Request:
Between the line containing "If you think" and the line containing "her 37 years visiting her mom in prison" lies a run of lines; give that run again exactly, with both of those lines, and nothing else from the entries below.

Data listing:
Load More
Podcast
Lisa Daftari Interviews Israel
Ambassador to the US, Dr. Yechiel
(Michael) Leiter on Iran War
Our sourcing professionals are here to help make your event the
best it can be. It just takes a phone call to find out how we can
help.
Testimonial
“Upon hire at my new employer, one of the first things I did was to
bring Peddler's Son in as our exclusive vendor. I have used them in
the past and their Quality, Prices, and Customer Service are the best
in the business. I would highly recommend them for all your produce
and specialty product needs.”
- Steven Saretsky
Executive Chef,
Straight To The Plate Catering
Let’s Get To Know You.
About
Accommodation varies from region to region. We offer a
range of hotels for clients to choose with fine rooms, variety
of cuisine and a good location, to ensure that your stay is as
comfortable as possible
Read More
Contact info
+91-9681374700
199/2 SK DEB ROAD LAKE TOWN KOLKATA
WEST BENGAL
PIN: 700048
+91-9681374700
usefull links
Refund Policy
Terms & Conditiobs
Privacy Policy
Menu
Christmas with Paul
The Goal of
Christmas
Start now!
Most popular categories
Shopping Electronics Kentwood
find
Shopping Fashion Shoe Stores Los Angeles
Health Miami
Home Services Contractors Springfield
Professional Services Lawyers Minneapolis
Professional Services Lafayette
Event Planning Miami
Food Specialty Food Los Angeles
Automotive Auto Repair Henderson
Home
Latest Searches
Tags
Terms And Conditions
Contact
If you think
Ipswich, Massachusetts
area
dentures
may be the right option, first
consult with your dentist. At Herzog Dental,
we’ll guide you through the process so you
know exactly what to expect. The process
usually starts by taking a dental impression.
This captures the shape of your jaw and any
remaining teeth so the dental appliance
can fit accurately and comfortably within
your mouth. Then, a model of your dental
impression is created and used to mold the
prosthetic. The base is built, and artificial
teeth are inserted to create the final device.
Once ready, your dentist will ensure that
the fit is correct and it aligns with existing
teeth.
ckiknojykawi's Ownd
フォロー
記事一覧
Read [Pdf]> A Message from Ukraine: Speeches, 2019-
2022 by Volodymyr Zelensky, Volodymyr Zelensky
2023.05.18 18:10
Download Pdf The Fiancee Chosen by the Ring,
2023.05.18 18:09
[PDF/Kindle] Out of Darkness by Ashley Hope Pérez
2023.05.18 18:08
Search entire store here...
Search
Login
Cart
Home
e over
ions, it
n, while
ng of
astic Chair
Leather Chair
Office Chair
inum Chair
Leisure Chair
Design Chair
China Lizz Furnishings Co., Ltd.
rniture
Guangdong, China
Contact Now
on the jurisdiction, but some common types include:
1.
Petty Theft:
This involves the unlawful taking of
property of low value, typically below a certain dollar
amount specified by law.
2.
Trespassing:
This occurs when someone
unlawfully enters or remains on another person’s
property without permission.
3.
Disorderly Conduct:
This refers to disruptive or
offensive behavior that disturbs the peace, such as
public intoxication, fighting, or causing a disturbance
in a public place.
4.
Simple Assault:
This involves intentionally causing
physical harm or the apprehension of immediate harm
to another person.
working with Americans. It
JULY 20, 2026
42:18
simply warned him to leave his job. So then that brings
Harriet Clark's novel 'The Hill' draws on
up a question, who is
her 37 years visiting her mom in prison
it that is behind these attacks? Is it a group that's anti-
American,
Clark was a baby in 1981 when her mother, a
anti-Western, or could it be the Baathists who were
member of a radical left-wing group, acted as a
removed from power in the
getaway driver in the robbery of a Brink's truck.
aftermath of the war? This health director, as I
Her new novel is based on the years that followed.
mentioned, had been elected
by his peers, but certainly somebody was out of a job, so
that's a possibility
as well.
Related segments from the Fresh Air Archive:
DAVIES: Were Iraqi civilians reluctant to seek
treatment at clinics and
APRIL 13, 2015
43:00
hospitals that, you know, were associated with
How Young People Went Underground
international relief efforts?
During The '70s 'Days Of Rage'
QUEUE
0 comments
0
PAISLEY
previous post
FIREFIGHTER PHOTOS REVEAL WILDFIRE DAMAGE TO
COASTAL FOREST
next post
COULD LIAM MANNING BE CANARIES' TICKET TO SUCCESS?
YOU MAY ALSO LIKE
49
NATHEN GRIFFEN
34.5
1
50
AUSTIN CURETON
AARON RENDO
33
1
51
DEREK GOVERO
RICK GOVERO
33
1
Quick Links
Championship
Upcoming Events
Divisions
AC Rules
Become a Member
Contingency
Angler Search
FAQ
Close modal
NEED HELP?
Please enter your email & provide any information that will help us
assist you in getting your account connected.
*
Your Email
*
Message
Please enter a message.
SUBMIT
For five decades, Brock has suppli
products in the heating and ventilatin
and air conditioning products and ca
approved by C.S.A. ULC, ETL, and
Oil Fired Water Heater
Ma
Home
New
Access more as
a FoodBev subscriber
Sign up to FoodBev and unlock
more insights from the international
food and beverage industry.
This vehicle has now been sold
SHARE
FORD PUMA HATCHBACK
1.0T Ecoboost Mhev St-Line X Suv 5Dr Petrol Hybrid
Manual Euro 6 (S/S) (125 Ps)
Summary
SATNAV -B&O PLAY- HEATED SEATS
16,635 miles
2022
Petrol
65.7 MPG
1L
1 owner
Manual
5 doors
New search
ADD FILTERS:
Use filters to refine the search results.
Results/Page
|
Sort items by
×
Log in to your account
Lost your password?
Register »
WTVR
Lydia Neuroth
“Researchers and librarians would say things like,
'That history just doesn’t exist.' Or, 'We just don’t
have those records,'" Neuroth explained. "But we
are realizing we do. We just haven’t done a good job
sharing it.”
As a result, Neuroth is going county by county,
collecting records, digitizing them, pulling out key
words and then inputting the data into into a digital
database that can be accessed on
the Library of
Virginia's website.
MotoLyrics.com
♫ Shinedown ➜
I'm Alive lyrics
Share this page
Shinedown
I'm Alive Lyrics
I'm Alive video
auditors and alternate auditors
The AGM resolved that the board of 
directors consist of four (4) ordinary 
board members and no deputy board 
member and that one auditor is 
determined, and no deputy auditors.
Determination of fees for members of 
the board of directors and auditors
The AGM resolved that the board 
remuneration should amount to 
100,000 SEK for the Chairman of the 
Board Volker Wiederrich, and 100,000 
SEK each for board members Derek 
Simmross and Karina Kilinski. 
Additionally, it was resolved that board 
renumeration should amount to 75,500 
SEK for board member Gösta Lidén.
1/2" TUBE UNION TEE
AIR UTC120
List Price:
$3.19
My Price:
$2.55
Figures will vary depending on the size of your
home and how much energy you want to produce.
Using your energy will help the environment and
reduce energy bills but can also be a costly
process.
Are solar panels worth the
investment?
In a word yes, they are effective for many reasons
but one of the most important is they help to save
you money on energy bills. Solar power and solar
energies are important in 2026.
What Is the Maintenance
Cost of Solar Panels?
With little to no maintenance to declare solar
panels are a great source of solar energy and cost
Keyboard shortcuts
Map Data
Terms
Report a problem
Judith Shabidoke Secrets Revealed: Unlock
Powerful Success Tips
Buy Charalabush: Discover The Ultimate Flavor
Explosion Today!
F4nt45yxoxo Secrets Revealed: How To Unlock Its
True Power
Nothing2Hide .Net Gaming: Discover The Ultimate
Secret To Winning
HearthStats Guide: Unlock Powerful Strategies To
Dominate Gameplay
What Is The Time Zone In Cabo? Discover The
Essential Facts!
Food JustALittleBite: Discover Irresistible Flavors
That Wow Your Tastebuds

Output for this task:
If you think
Ipswich, Massachusetts
area
dentures
may be the right option, first
consult with your dentist. At Herzog Dental,
we’ll guide you through the process so you
know exactly what to expect. The process
usually starts by taking a dental impression.
This captures the shape of your jaw and any
remaining teeth so the dental appliance
can fit accurately and comfortably within
your mouth. Then, a model of your dental
impression is created and used to mold the
prosthetic. The base is built, and artificial
teeth are inserted to create the final device.
Once ready, your dentist will ensure that
the fit is correct and it aligns with existing
teeth.
ckiknojykawi's Ownd
フォロー
記事一覧
Read [Pdf]> A Message from Ukraine: Speeches, 2019-
2022 by Volodymyr Zelensky, Volodymyr Zelensky
2023.05.18 18:10
Download Pdf The Fiancee Chosen by the Ring,
2023.05.18 18:09
[PDF/Kindle] Out of Darkness by Ashley Hope Pérez
2023.05.18 18:08
Search entire store here...
Search
Login
Cart
Home
e over
ions, it
n, while
ng of
astic Chair
Leather Chair
Office Chair
inum Chair
Leisure Chair
Design Chair
China Lizz Furnishings Co., Ltd.
rniture
Guangdong, China
Contact Now
on the jurisdiction, but some common types include:
1.
Petty Theft:
This involves the unlawful taking of
property of low value, typically below a certain dollar
amount specified by law.
2.
Trespassing:
This occurs when someone
unlawfully enters or remains on another person’s
property without permission.
3.
Disorderly Conduct:
This refers to disruptive or
offensive behavior that disturbs the peace, such as
public intoxication, fighting, or causing a disturbance
in a public place.
4.
Simple Assault:
This involves intentionally causing
physical harm or the apprehension of immediate harm
to another person.
working with Americans. It
JULY 20, 2026
42:18
simply warned him to leave his job. So then that brings
Harriet Clark's novel 'The Hill' draws on
up a question, who is
her 37 years visiting her mom in prison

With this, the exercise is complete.